EKBIS.CO, JAKARTA -- Pemerintah memutuskan untuk tidak meneruskan kebijakan harga eceran tertinggi (HET) pada minyak goreng kemasan. HET kini hanya berlaku pada minyak goreng curah sebesar Rp 14.000 per liter. Belajar dari kebijakan sebelumnya, HET sebetulnya tidak efektif dalam meredam kenaikan harga, kenapa?
“Kementerian Perdagangan menggunakan DMO dan HET dalam pengendalian harga karena memang itu instrumen yang mereka punya. Namun jika ada masalah lain, misalnya ongkos distribusi dan produksi yang memang meningkat, maka DMO dan HET semakin tidak efektif,” jelas Associate Researcher Center for Indonesian Policy Studies (CIPS) Krisna Gupta, dalam keterangan tertulisnya, Jumat (19/3/2022).

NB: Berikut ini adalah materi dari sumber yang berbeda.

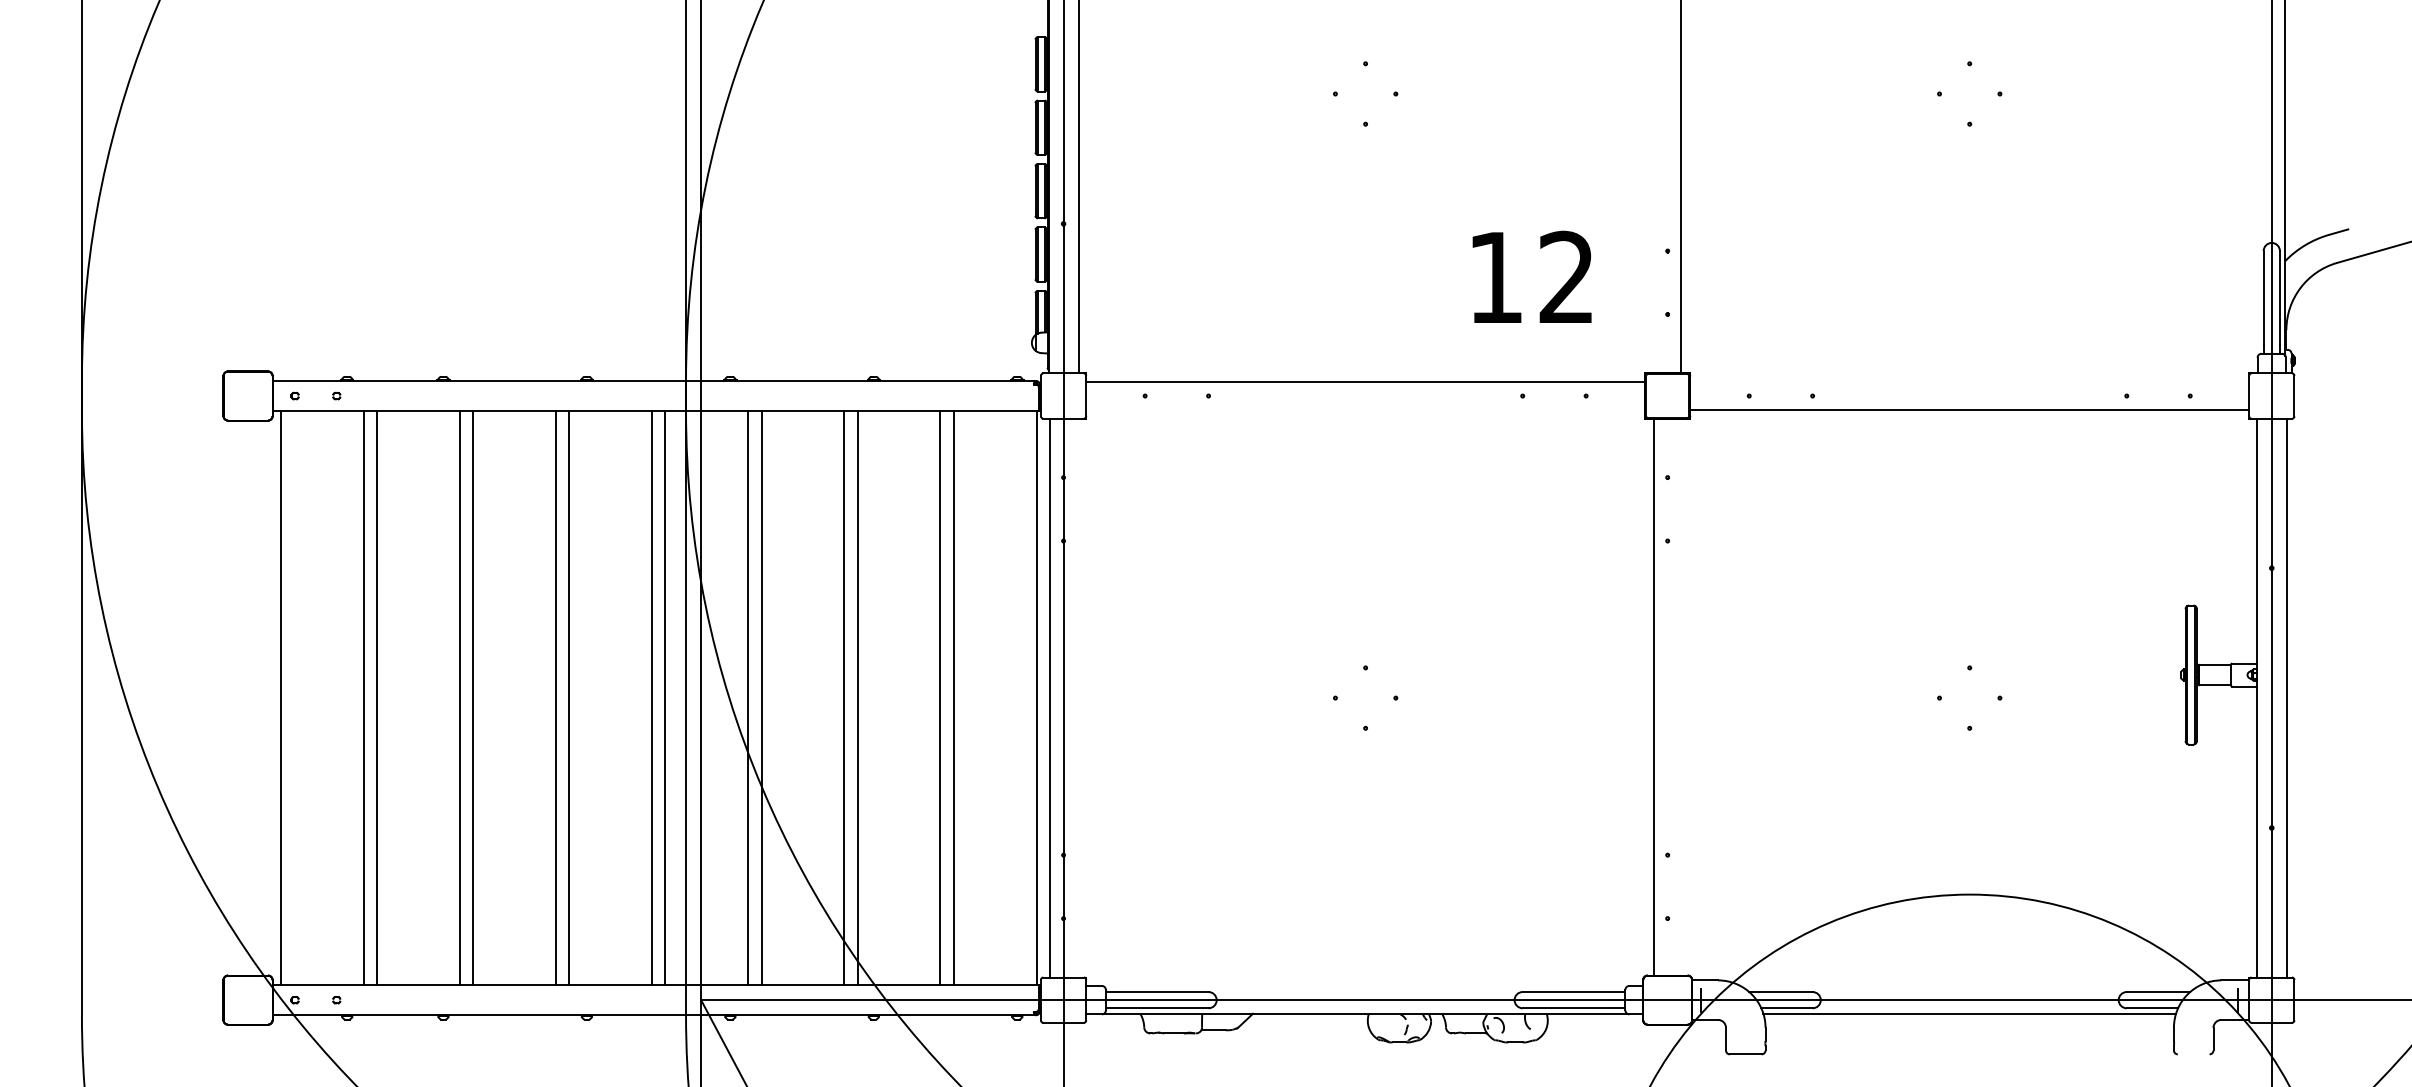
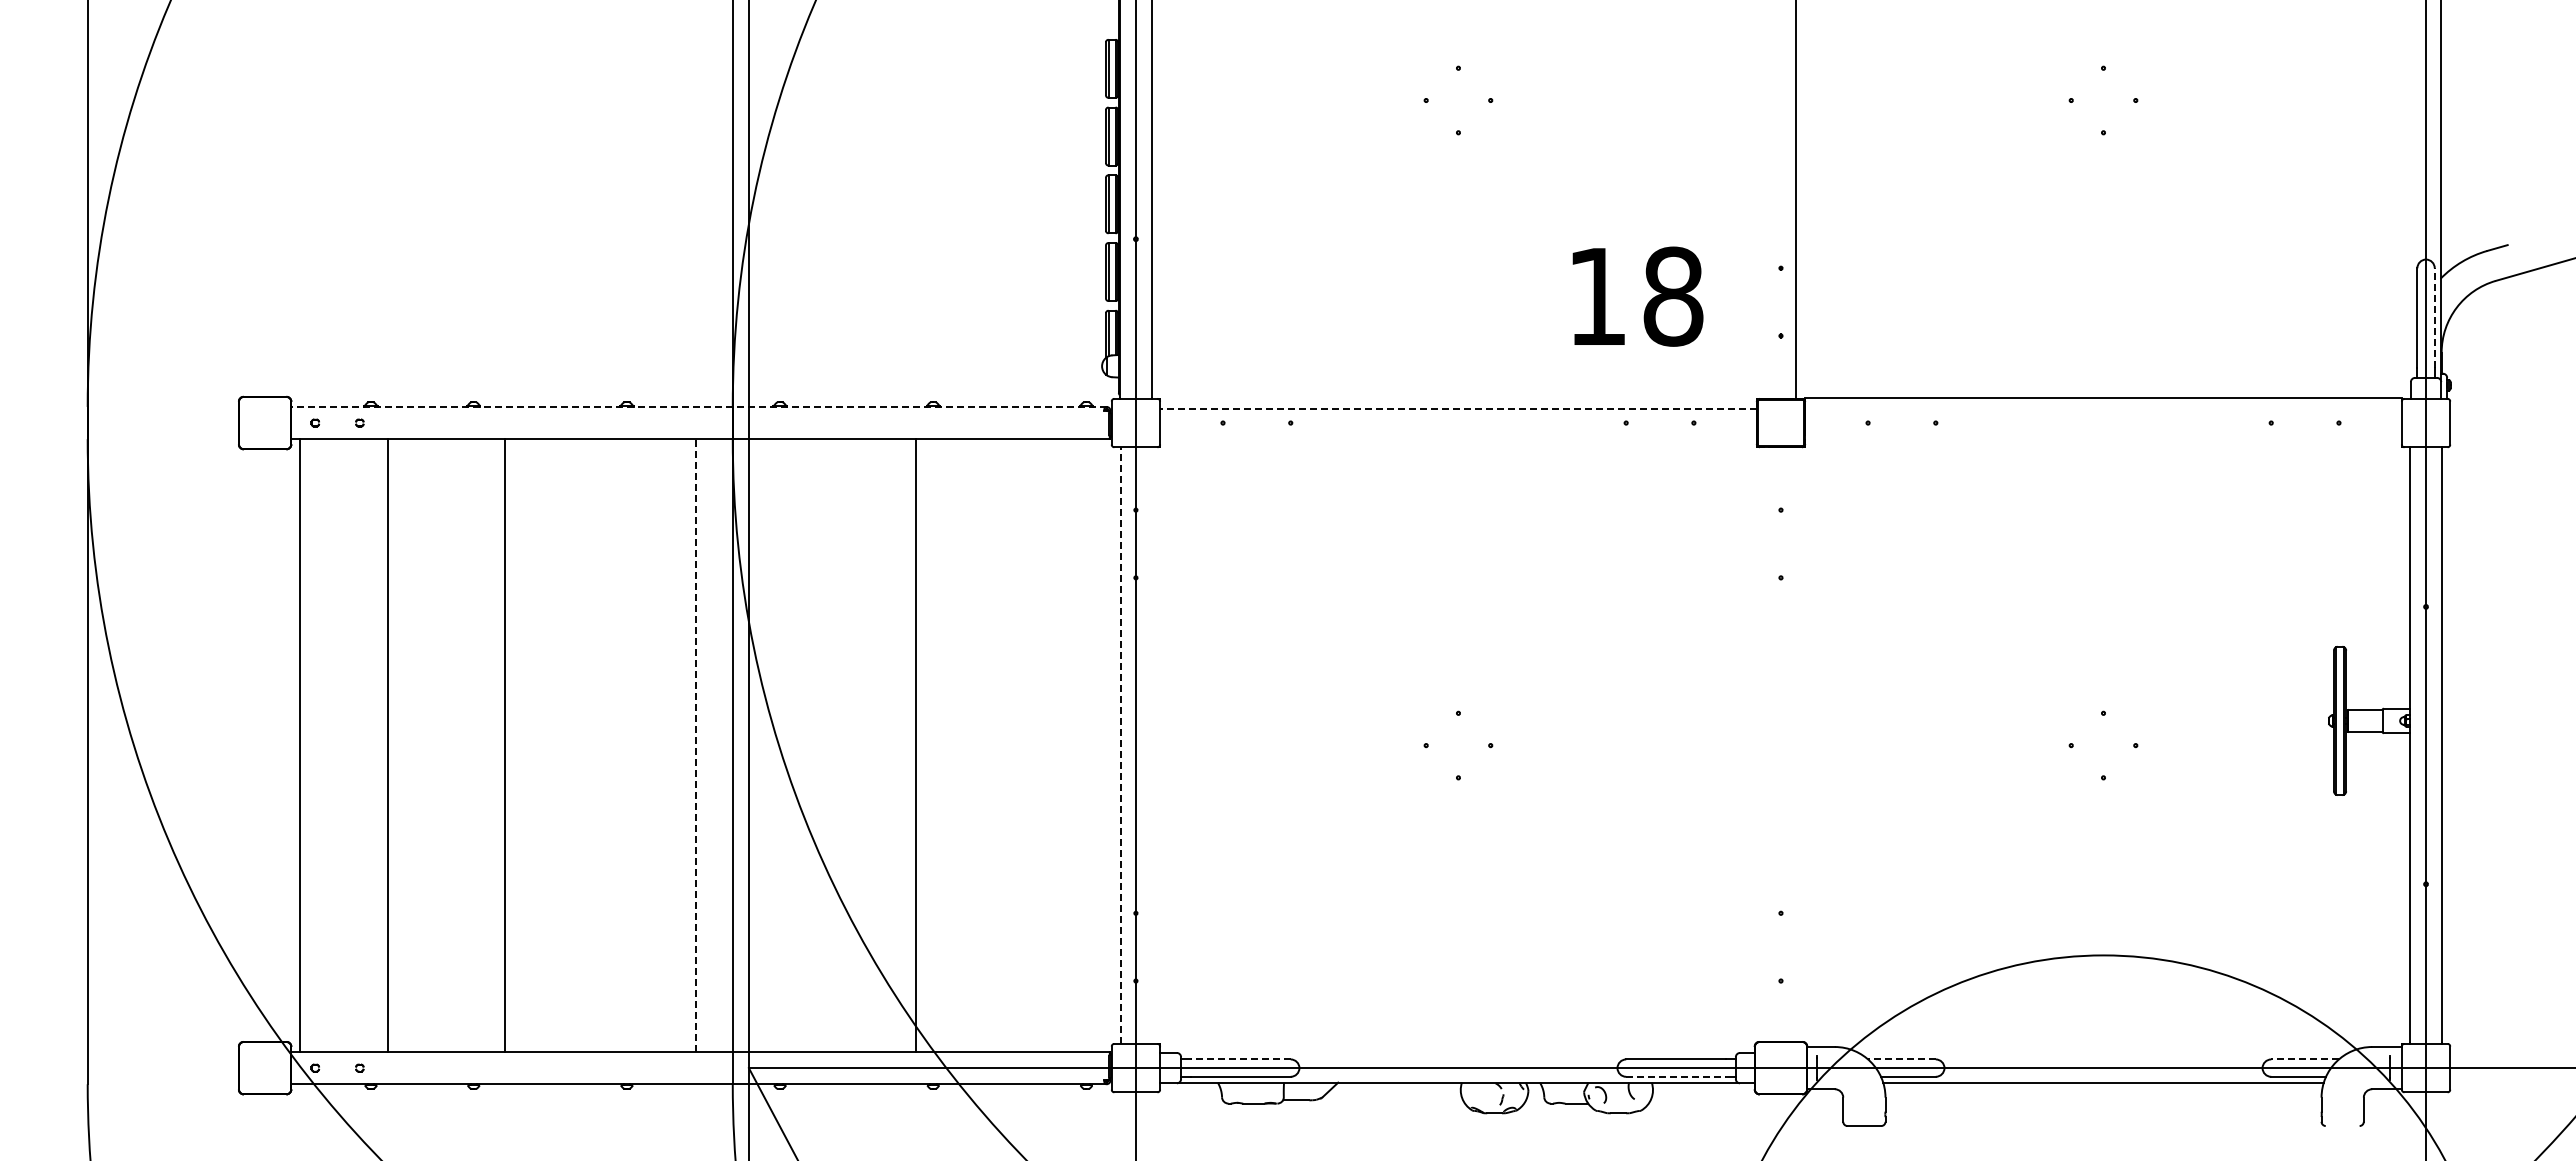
text: (1567, 277) -> (1673, 296), 12 -> 18
line: (2279, 298) -> (2434, 318), solid -> dashed
line: (653, 380) -> (698, 406), solid -> dashed
line: (1364, 382) -> (1457, 408), solid -> dashed
line: (1969, 409) -> (2103, 397), moved
line: (1654, 697) -> (1766, 744), removed
line: (376, 698) -> (402, 745), removed
line: (460, 698) -> (491, 745), removed
line: (555, 698) -> (593, 745), removed
line: (569, 698) -> (608, 745), removed
line: (652, 698) -> (696, 745), solid -> dashed
line: (665, 698) -> (710, 745), removed
line: (748, 698) -> (799, 745), removed
line: (761, 698) -> (813, 745), removed
line: (844, 698) -> (901, 745), removed
line: (940, 698) -> (1004, 745), removed
line: (953, 698) -> (1018, 745), removed
line: (1036, 698) -> (1107, 745), removed
line: (1050, 698) -> (1121, 745), solid -> dashed
line: (1161, 992) -> (1240, 1059), solid -> dashed
line: (1780, 992) -> (1901, 1059), solid -> dashed
line: (2158, 992) -> (2305, 1059), solid -> dashed
line: (1569, 1008) -> (1676, 1076), solid -> dashed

Keragaman ongkos distribusi di berbagai daerah mengancam kesuksesan HET. Pabrik minyak goreng, yang lebih banyak berada di wilayah Indonesia Barat seperti Sumatera dan Jawa, membutuhkan ongkos produksi yang berbeda saat akan mengirimkan minyak goreng ke tujuan yang berbeda pula.

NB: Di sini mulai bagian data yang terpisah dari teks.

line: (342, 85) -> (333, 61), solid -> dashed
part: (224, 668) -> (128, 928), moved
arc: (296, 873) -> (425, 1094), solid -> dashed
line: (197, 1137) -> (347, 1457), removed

Perbedaan ini akan membuat harga minyak goreng di Indonesia akan bervariasi di berbagai wilayah yang berbeda di hari-hari normal. "Kalau memang ada variasi harga meskipun pada hari biasa, maka HET mengancam kelangkaan di daerah-daerah yang distribusinya relative lebih sulit. Apalagi saat ini harga-harga energi dan kapal sedang mahal-mahalnya," ujarnya.
Ia memaparkan, HET Minyak goreng kemasan sudah lama akan diatur oleh pemerintah. Ada aturan yang mewajibkan retailer untuk menjual minyak goreng dalam kemasan, tidak boleh lagi curah. Namun implementasi peraturan ini tertunda terus karena harga minyak goreng kemasan akan jadi terlalu mahal jika dipaksakan untuk semua produsen dan konsumen.
“Akhirnya sampai sekarang pun aturan tersebut terus tertunda. Harusnya kalau berkaca dari penundaan-penundaan ini, HET sudah dapat diduga akan menimbulkan masalah,“ jelasnya.
Ia menambahkan, membicarakan supply side berarti juga harus menyelesaikan masalah tenaga kerja, cuaca dan harga pupuk. Ditambah penggunaan lahan milik negara yang perlu koordinasi dengan Kementerian LHK.
Permasalahan distribusi juga selalu ada pada setiap komoditas Indonesia dari dulu. Semua hal tersebut, yang secara fundamental akan menaikan harga minyak goreng tidak ada di kewenangan Kementerian Perdagangan.
“Masalah minyak goreng ini sebenarnya luas penanggung jawabnya. Tidak bisa hanya menunjuk Menteri Perdagangan,” ujarnya.
Krisna menyatakan, langkah Kementerian Perdagangan yang akhirnya menghentikan kebijakan HET pada minyak goreng kemasan hingga peningkatan pungutan ekspor hingga 80 persen cukup tepat. Peningkatan besaran pungutan ekspor memungkinkan pemerintah untuk mensubsidi minyak goreng, setidaknya untuk minyak goreng curah.
Minyak goreng kemasan kembali berjejer di rak-rak minimarket dan pasar swalayan walaupun harganya tinggi. Setidaknya, kondisi ini juga memberikan kesempatan kepada konsumen untuk mengoptimalkan sendiri alokasi belanjanya.
Harga yang pertama kali lepas mungkin saja naik pesat. Namun seiring bertambahnya pasokan dan dimulainya kembali produksi, akan muncul proses pembentukan harga berdasarkan supply dan demand.